Hopefully someone from AMD techpubs will see this. I was trying to look up the bandwidths of the various memory systems in rev 2.7 of the AMD APP OpenCL Programming Guide and found assorted contradictory information about the bandwidths of the register file and LDS. I found the following claims for bandwidth per stream processor per cycle
Register file: 48B (6-11), 12B (6-15)
LDS: 2B (6-10, based on 14x ratio to global) 8B (6-11 and 6-15), 1/6 of reg (6-11)
The only way the numbers make sense to me is if it is 12B for registers (which makes sense for 2 inputs and 1 output) and 2B for LDS (which makes sense for 32x4B banks shared by 64 processors). It would be great if this could be fixed in future versions of the document.

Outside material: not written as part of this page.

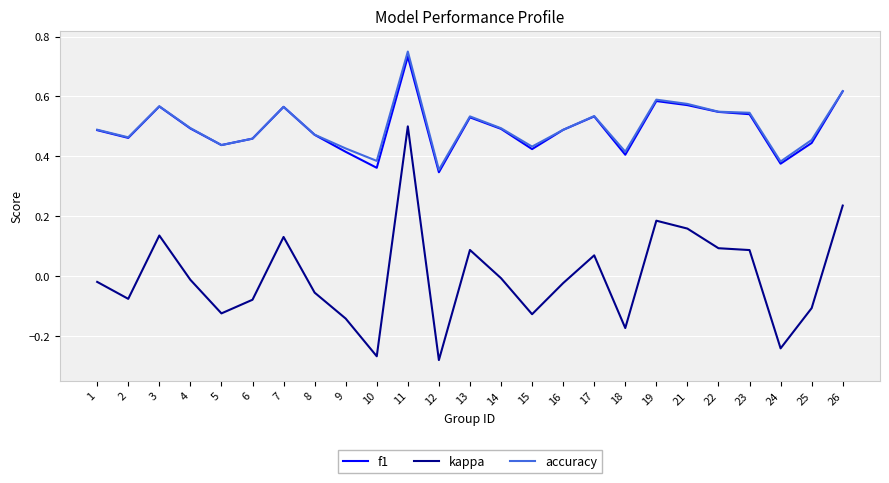

At how many categories does at least one series exceed 0?

25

Thanks for reporting it. As per section "Device Parameters", if you calculate the peak read bandwidth/Processing Element for register and LDS for Pitcairn XT (which is based on GCN), the numbers come as follows:
Register Peak Read Bandwidth/ Processing Element = 15360 / (1 * 1280) = 12B /cycle
LDS Peak Read Bandwidth/ Processing Element = 2560 / (1 * 1280) = 2B /cycle
But the numbers seem okay for NI or Evergreen.
So, indeed the numbers look confusing for GCN [at least term peak read bandwidth/Stream core for GCN]. I've asked someone for more clarification and forwarded a request to update, if required, the corresponding sections of the guide. I'll let you know as soon as I get any reply.